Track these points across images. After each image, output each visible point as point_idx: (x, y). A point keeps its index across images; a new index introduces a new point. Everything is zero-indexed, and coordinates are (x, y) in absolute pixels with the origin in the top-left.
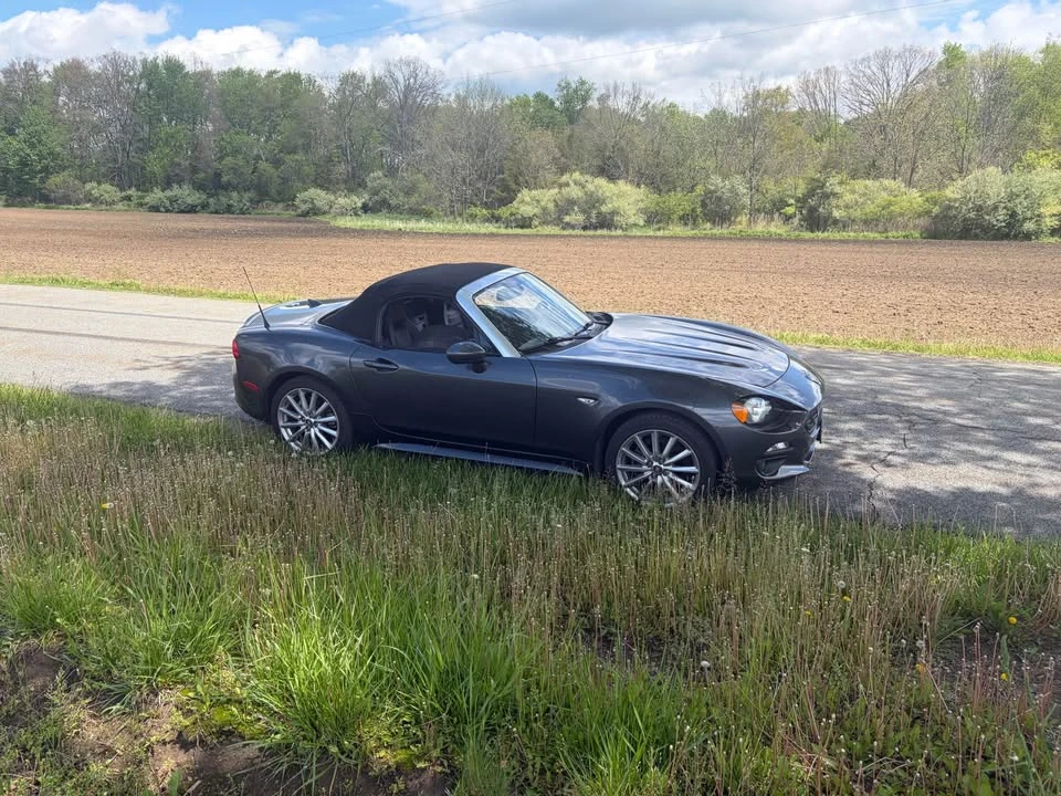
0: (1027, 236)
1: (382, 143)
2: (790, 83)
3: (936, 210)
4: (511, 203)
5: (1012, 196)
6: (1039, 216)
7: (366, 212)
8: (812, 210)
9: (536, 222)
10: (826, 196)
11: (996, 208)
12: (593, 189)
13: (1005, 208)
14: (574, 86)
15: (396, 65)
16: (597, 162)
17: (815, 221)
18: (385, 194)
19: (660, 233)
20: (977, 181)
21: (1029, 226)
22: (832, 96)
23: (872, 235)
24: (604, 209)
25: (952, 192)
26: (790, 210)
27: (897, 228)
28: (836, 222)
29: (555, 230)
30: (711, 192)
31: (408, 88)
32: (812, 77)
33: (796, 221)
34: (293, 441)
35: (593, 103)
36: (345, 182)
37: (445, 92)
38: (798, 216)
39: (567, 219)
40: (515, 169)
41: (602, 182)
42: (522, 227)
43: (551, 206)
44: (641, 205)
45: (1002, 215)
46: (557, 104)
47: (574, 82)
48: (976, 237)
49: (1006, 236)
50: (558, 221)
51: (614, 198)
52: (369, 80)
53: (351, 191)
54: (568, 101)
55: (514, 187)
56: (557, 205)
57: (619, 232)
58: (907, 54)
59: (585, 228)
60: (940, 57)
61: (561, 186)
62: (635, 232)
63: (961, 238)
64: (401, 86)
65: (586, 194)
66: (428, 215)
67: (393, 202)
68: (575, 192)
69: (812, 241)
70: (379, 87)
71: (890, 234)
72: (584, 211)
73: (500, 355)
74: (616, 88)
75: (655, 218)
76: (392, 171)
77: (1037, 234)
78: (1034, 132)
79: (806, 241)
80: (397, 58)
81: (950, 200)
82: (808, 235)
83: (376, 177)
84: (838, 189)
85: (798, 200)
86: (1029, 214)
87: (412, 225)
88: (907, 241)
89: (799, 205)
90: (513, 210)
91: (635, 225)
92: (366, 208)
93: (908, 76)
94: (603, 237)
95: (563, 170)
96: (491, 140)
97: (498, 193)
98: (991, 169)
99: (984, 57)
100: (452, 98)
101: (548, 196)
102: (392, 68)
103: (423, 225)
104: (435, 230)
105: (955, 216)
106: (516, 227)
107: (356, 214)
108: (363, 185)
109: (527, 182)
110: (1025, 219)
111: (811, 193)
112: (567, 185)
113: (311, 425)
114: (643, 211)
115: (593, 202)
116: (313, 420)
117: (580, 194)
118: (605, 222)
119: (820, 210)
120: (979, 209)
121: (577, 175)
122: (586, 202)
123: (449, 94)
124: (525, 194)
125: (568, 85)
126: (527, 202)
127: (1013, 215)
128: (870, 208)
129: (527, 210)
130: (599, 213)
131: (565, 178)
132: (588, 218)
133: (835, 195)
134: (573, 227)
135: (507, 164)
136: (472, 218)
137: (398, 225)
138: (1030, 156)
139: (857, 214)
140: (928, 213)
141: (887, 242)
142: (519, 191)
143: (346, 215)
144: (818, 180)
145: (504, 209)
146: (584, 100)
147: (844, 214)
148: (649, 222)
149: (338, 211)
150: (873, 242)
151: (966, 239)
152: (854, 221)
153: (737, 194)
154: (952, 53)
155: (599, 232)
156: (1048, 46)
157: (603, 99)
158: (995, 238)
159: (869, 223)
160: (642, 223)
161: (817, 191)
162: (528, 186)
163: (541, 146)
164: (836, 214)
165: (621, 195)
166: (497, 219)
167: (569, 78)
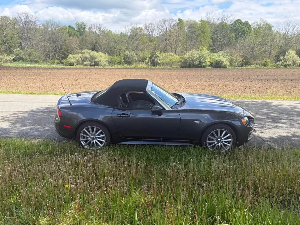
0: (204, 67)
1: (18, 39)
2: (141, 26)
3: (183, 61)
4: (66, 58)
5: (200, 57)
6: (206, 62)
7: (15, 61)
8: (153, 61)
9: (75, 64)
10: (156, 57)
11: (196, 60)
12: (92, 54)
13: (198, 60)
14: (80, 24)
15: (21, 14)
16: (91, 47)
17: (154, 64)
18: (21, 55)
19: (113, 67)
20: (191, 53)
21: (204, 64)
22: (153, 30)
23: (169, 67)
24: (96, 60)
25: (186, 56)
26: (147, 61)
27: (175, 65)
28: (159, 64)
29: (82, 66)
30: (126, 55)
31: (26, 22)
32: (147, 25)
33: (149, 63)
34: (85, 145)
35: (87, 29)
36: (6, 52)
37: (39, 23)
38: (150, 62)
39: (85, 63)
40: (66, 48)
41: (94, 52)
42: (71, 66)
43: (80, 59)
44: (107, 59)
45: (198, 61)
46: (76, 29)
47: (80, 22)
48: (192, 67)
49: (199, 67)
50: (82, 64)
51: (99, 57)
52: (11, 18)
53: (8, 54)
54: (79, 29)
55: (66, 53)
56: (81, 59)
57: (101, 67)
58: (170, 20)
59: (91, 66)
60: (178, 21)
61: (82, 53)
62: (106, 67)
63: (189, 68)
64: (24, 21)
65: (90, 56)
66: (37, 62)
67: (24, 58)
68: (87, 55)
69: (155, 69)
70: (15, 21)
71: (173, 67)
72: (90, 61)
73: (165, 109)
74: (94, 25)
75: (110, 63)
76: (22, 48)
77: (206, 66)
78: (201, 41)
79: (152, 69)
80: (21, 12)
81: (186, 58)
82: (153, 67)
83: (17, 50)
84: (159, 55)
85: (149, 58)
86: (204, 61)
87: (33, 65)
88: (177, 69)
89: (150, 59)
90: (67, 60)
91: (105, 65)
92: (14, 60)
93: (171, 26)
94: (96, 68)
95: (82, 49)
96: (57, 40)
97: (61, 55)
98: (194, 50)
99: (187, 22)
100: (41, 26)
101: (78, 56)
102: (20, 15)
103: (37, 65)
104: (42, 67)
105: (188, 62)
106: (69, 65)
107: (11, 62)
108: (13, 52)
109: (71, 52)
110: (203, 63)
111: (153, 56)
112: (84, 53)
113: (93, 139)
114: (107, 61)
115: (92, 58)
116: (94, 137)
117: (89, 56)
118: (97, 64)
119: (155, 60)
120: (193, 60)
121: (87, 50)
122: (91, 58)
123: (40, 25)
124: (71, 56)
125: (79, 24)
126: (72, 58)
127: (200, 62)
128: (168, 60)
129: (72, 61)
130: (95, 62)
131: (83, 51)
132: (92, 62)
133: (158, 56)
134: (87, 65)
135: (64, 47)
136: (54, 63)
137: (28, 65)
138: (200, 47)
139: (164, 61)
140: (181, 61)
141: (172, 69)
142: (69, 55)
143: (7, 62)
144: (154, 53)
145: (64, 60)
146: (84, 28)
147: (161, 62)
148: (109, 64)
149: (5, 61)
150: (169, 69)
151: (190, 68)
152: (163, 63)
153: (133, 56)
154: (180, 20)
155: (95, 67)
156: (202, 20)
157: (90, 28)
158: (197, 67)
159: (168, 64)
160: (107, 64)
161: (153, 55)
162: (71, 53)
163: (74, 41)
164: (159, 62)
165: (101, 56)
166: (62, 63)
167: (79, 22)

* EXERCISE
Every line above should be returned word for word, with the pictures left behind.

* EXERCISE RESULT
Track these points across images. After each image, output each visible point as point_idx: (x, y). A point keeps its index across images; a new index introduces a new point. Everything is zero-indexed, and coordinates are (x, y) in absolute pixels with the origin in the top-left.
0: (1027, 236)
1: (382, 143)
2: (790, 83)
3: (936, 210)
4: (511, 203)
5: (1012, 196)
6: (1039, 216)
7: (366, 212)
8: (812, 210)
9: (536, 222)
10: (826, 196)
11: (996, 208)
12: (593, 189)
13: (1005, 208)
14: (574, 86)
15: (396, 65)
16: (597, 162)
17: (815, 221)
18: (385, 194)
19: (660, 233)
20: (977, 181)
21: (1029, 226)
22: (832, 96)
23: (872, 235)
24: (604, 209)
25: (952, 192)
26: (790, 210)
27: (897, 228)
28: (836, 222)
29: (555, 230)
30: (711, 192)
31: (408, 88)
32: (812, 77)
33: (796, 221)
34: (293, 441)
35: (593, 103)
36: (345, 182)
37: (445, 92)
38: (798, 216)
39: (567, 219)
40: (515, 169)
41: (602, 182)
42: (522, 227)
43: (551, 206)
44: (641, 205)
45: (1002, 215)
46: (557, 104)
47: (574, 82)
48: (976, 237)
49: (1006, 236)
50: (558, 221)
51: (614, 198)
52: (369, 80)
53: (351, 191)
54: (568, 101)
55: (514, 187)
56: (557, 205)
57: (619, 232)
58: (907, 54)
59: (585, 228)
60: (940, 57)
61: (561, 186)
62: (635, 232)
63: (961, 238)
64: (401, 86)
65: (586, 194)
66: (428, 215)
67: (393, 202)
68: (575, 192)
69: (812, 241)
70: (379, 87)
71: (890, 234)
72: (584, 211)
73: (500, 355)
74: (616, 88)
75: (655, 218)
76: (392, 171)
77: (1037, 234)
78: (1034, 132)
79: (806, 241)
80: (397, 58)
81: (950, 200)
82: (808, 235)
83: (376, 177)
84: (838, 189)
85: (798, 200)
86: (1029, 214)
87: (412, 225)
88: (907, 241)
89: (799, 205)
90: (513, 210)
91: (635, 225)
92: (366, 208)
93: (908, 76)
94: (603, 237)
95: (563, 170)
96: (491, 140)
97: (498, 193)
98: (991, 169)
99: (984, 57)
100: (452, 98)
101: (548, 196)
102: (392, 68)
103: (423, 225)
104: (435, 230)
105: (955, 216)
106: (516, 227)
107: (356, 214)
108: (363, 185)
109: (527, 182)
110: (1025, 219)
111: (811, 193)
112: (567, 185)
113: (311, 425)
114: (643, 211)
115: (593, 202)
116: (313, 420)
117: (580, 194)
118: (605, 222)
119: (820, 210)
120: (979, 209)
121: (577, 175)
122: (586, 202)
123: (449, 94)
124: (525, 194)
125: (568, 85)
126: (527, 202)
127: (1013, 215)
128: (870, 208)
129: (527, 210)
130: (599, 213)
131: (565, 178)
132: (588, 218)
133: (835, 195)
134: (573, 227)
135: (507, 164)
136: (472, 218)
137: (398, 225)
138: (1030, 156)
139: (857, 214)
140: (928, 213)
141: (887, 242)
142: (519, 191)
143: (346, 215)
144: (818, 180)
145: (504, 209)
146: (584, 100)
147: (844, 214)
148: (649, 222)
149: (338, 211)
150: (873, 242)
151: (966, 239)
152: (854, 221)
153: (737, 194)
154: (952, 53)
155: (599, 232)
156: (1048, 46)
157: (603, 99)
158: (995, 238)
159: (869, 223)
160: (642, 223)
161: (817, 191)
162: (528, 186)
163: (541, 146)
164: (836, 214)
165: (621, 195)
166: (497, 219)
167: (569, 78)
0: (204, 67)
1: (18, 39)
2: (141, 26)
3: (183, 61)
4: (66, 58)
5: (200, 57)
6: (206, 62)
7: (15, 61)
8: (153, 61)
9: (75, 64)
10: (156, 57)
11: (196, 60)
12: (92, 54)
13: (198, 60)
14: (80, 24)
15: (21, 14)
16: (91, 47)
17: (154, 64)
18: (21, 55)
19: (113, 67)
20: (191, 53)
21: (204, 64)
22: (153, 30)
23: (169, 67)
24: (96, 60)
25: (186, 56)
26: (147, 61)
27: (175, 65)
28: (159, 64)
29: (82, 66)
30: (126, 55)
31: (26, 22)
32: (147, 25)
33: (149, 63)
34: (85, 145)
35: (87, 29)
36: (6, 52)
37: (39, 23)
38: (150, 62)
39: (85, 63)
40: (66, 48)
41: (94, 52)
42: (71, 66)
43: (80, 59)
44: (107, 59)
45: (198, 61)
46: (76, 29)
47: (80, 22)
48: (192, 67)
49: (199, 67)
50: (82, 64)
51: (99, 57)
52: (11, 18)
53: (8, 54)
54: (79, 29)
55: (66, 53)
56: (81, 59)
57: (101, 67)
58: (170, 20)
59: (91, 66)
60: (178, 21)
61: (82, 53)
62: (106, 67)
63: (189, 68)
64: (24, 21)
65: (90, 56)
66: (37, 62)
67: (24, 58)
68: (87, 55)
69: (155, 69)
70: (15, 21)
71: (173, 67)
72: (90, 61)
73: (165, 109)
74: (94, 25)
75: (110, 63)
76: (22, 48)
77: (206, 66)
78: (201, 41)
79: (152, 69)
80: (21, 12)
81: (186, 58)
82: (153, 67)
83: (17, 50)
84: (159, 55)
85: (149, 58)
86: (204, 61)
87: (33, 65)
88: (177, 69)
89: (150, 59)
90: (67, 60)
91: (105, 65)
92: (14, 60)
93: (171, 26)
94: (96, 68)
95: (82, 49)
96: (57, 40)
97: (61, 55)
98: (194, 50)
99: (187, 22)
100: (41, 26)
101: (78, 56)
102: (20, 15)
103: (37, 65)
104: (42, 67)
105: (188, 62)
106: (69, 65)
107: (11, 62)
108: (13, 52)
109: (71, 52)
110: (203, 63)
111: (153, 56)
112: (84, 53)
113: (93, 139)
114: (107, 61)
115: (92, 58)
116: (94, 137)
117: (89, 56)
118: (97, 64)
119: (155, 60)
120: (193, 60)
121: (87, 50)
122: (91, 58)
123: (40, 25)
124: (71, 56)
125: (79, 24)
126: (72, 58)
127: (200, 62)
128: (168, 60)
129: (72, 61)
130: (95, 62)
131: (83, 51)
132: (92, 62)
133: (158, 56)
134: (87, 65)
135: (64, 47)
136: (54, 63)
137: (28, 65)
138: (200, 47)
139: (164, 61)
140: (181, 61)
141: (172, 69)
142: (69, 55)
143: (7, 62)
144: (154, 53)
145: (64, 60)
146: (84, 28)
147: (161, 62)
148: (109, 64)
149: (5, 61)
150: (169, 69)
151: (190, 68)
152: (163, 63)
153: (133, 56)
154: (180, 20)
155: (95, 67)
156: (202, 20)
157: (90, 28)
158: (197, 67)
159: (168, 64)
160: (107, 64)
161: (153, 55)
162: (71, 53)
163: (74, 41)
164: (159, 62)
165: (101, 56)
166: (62, 63)
167: (79, 22)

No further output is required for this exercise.